PROMPT:
Pull each line containing "보완작용을" out of the listing below.

SOURCE MATERIAL:
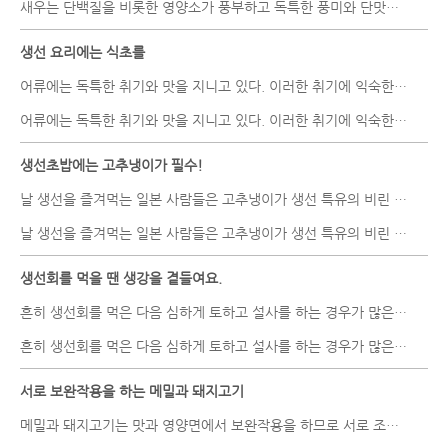
새우는 단백질을 비롯한 영양소가 풍부하고 독특한 풍미와 단맛을 내기..
생선 요리에는 식초를
어류에는 독특한 취기와 맛을 지니고 있다. 이러한 취기에 익숙한 경우..
어류에는 독특한 취기와 맛을 지니고 있다. 이러한 취기에 익숙한 경우..
생선초밥에는 고추냉이가 필수!
날 생선을 즐겨먹는 일본 사람들은 고추냉이가 생선 특유의 비린 냄..
날 생선을 즐겨먹는 일본 사람들은 고추냉이가 생선 특유의 비린 냄..
생선회를 먹을 땐 생강을 곁들여요.
흔히 생선회를 먹은 다음 심하게 토하고 설사를 하는 경우가 많은데 ..
흔히 생선회를 먹은 다음 심하게 토하고 설사를 하는 경우가 많은데 ..
서로 보완작용을 하는 메밀과 돼지고기
메밀과 돼지고기는 맛과 영양면에서 보완작용을 하므로 서로 조화가 잘..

WORKED SOLUTION:
서로 보완작용을 하는 메밀과 돼지고기
메밀과 돼지고기는 맛과 영양면에서 보완작용을 하므로 서로 조화가 잘..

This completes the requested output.